Мы вместе с Нонданом шли по Парк-стрит. Нищие были повсюду: сидели возле роскошных магазинов и дорогих ресторанов, пробегали перед решетками радиаторов черно-желтых такси марки «Ambassador», копались в глубоких сточных канавах.
– Вы не задумывались, почему другие нищие не приходят сюда побираться? – спросил Нондан, останавливаясь возле «Мулен-Руж» – калькуттской версии знаменитого парижского кабаре. – Любой нищий почтет за счастье оказаться на Парк-стрит. Но обратите внимание: бездомные тут соблюдают определенный порядок.
– Да ладно! Они просто бродят туда-сюда.
– А вот и нет, – уверенно возразил Нондан. – Обратите внимание, скажем, вон на ту женщину… – он указал на старуху, что накинула на голову полу сиреневого сари. – Она, как и все остальные, не выходит за пределы территории, которую арендует.
– То есть как это арендует?
– А вот так – отдает половину выручки Дадасам.
– Кто такие Дадасы?
– Большие Братья – они тут все держат.
– Мафия?
– Ну, – замялся Нондан, – можно и так сказать. Они со всех нищих в округе берут мзду. А кто не платит, тех бьют.
– Навряд ли Дадасы этим много зарабатывают, – сказал я. – Неужели они не могли себе найти занятия поприбыльней?
Нондан закатил глаза.
– Навряд ли много этим зарабатывают?! – возмутился он. – Да вы с ума сошли! Калькуттские нищие – это же многомиллионный бизнес.
– Глупости какие…
– Посудите сами, – стал убеждать меня Нондан, – в Калькутте не менее восьмидесяти тысяч нищих, которые целыми днями без перерывов на обед и выходных просят милостыню. Скажем, один нищий зарабатывает в среднем по двенадцать рупий в день… – Нондан считал на пальцах, – получается… около трехсот пятидесяти миллионов рупий… то есть, – он на мгновение задумался, – порядка десяти миллионов американских долларов в год на всех. И это только в Калькутте – а ведь нищих много во всей стране.

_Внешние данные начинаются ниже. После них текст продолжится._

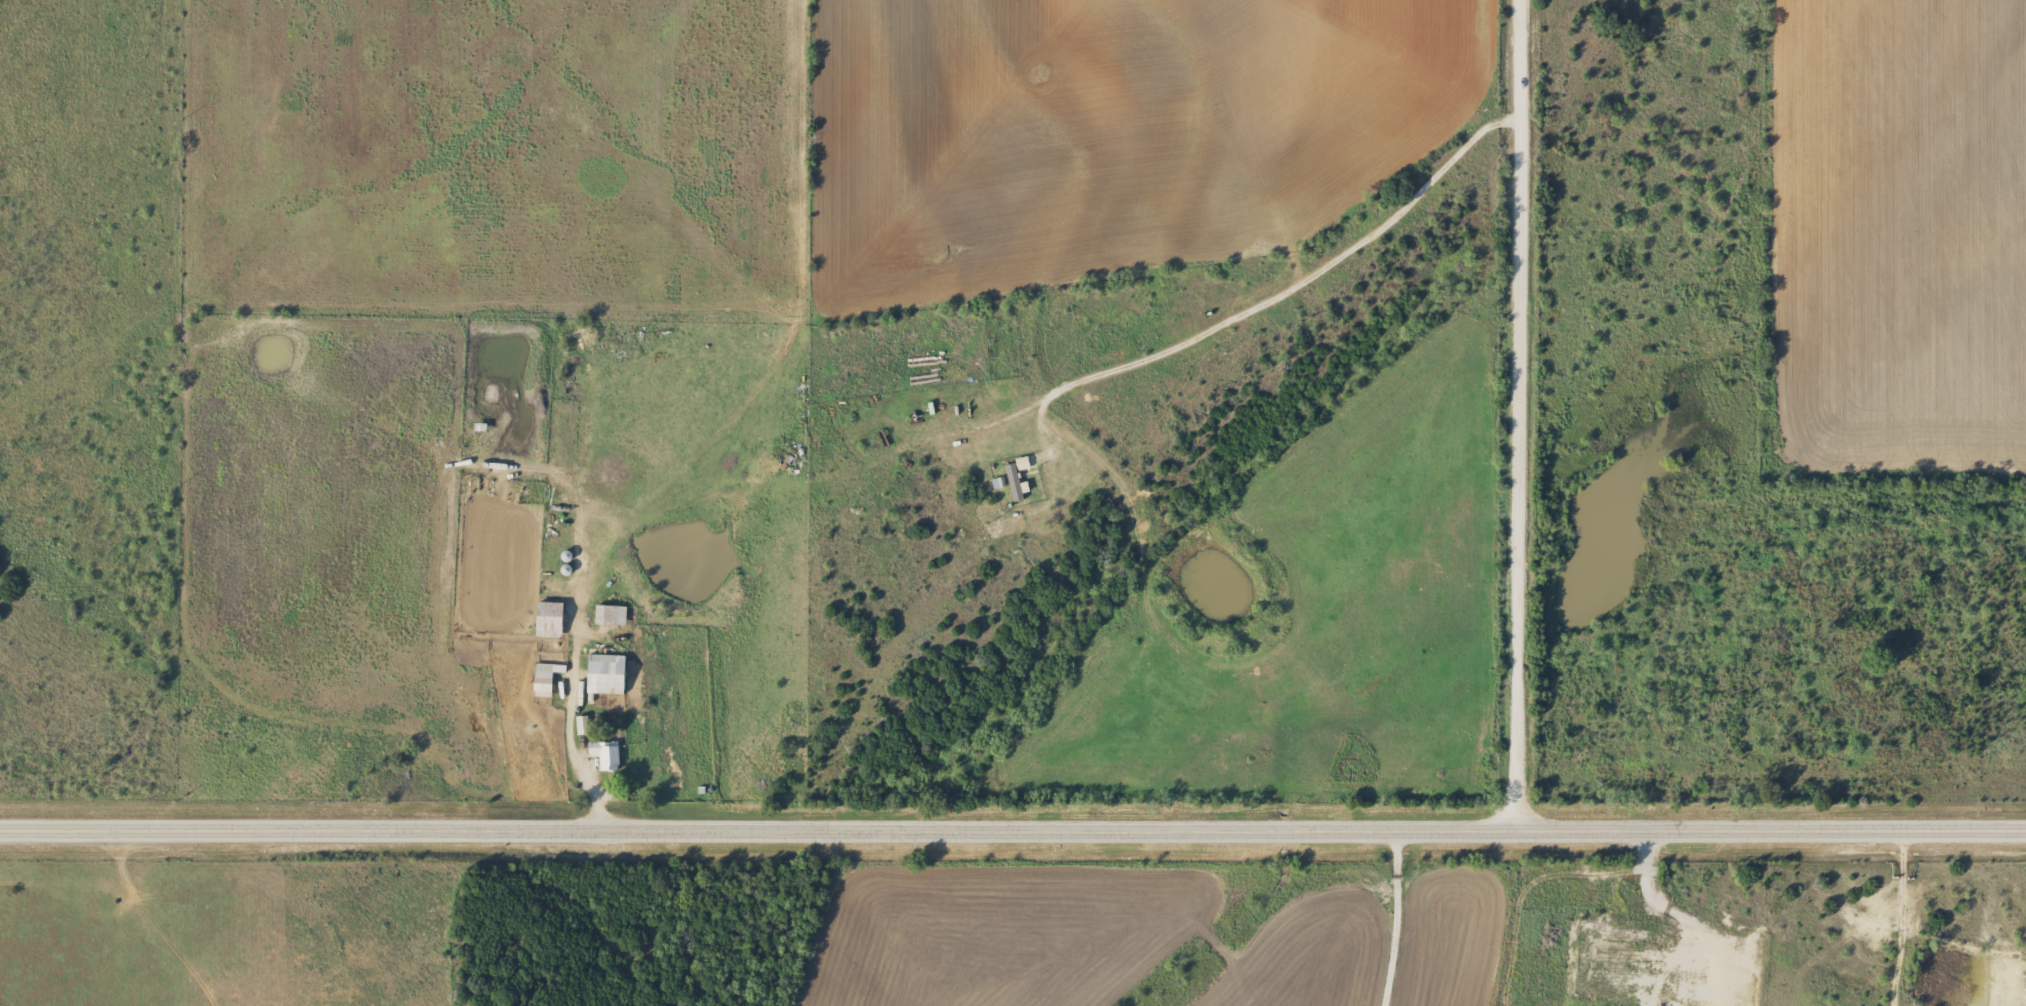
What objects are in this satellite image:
road: (1518, 416)
road: (577, 518)
building: (609, 615)
building: (548, 620)
building: (605, 675)
building: (543, 679)
road: (569, 696)
building: (581, 726)
building: (604, 755)
road: (1013, 832)
road: (13, 914)
road: (736, 919)
road: (1203, 919)
road: (1097, 1001)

Я попытался проверить его подсчеты в уме, но тут Нондан выдал предупреждение:
– Имейте в виду, в Калькутте никогда не стоит недооценивать то, что на первый взгляд кажется простым.
– То есть?
– Ну, хорошо, – сказал Нондан, оглядывая Парк-стрит, – посмотрите вон на ту женщину. Видите?
– Женщина как женщина, ребенок у нее на руках кричит.
– Сколько, по-вашему, ей лет?
– Около пятидесяти. Это, наверное, ее внук…
– А вот и нет! – воскликнул Нондан.
– Ну, тогда это ребенок ее подруги.
– Опять не угадали! Помните, в Калькутте все не так просто. Я знаю эту женщину. Ребенка она берет напрокат.
– Не может быть!
Нондан смерил меня суровым взглядом и резким тоном сказал:
– Друг мой, очнитесь, это же Калькутта! Здесь все далеко не так просто. Собственные дети у этой женщины давно выросли. Она уже много лет кормится в этой части города. И знает: люди охотнее подают, если ты хромаешь или у тебя на руках маленький ребенок. Вот она и берет ребенка напрокат. Всего за три рупии в день. Причем, сам ребенок нисколько не страдает.
Такая сделка, по всей видимости, была выгодна обеим сторонам.
– На Западе, – сказал я, – все наоборот: родители приплачивают за то, чтобы с детьми посидели.
Нондан покачал головой, словно осуждая примитивную систему.
– Но ведь женщине надо кормить малыша, так?
– Вот еще! Конечно, нет, – Нондан начал терять терпение от моей несообразительности. – Ребенок должен плакать, иначе милостыню не подадут. А лучший способ заставить ребенка плакать – не кормить его.
Следовало признать: несмотря на изрядную бесчеловечность, придумано было ловко.
Нондан прекрасно ориентировался в тайнах калькуттских улиц. Он очень интересно рассказывал, но одна загадка никак не давала мне покоя.
– Можно один последний вопрос?
– Что такое? – спросил Нондан, здороваясь с уличными мальчишками.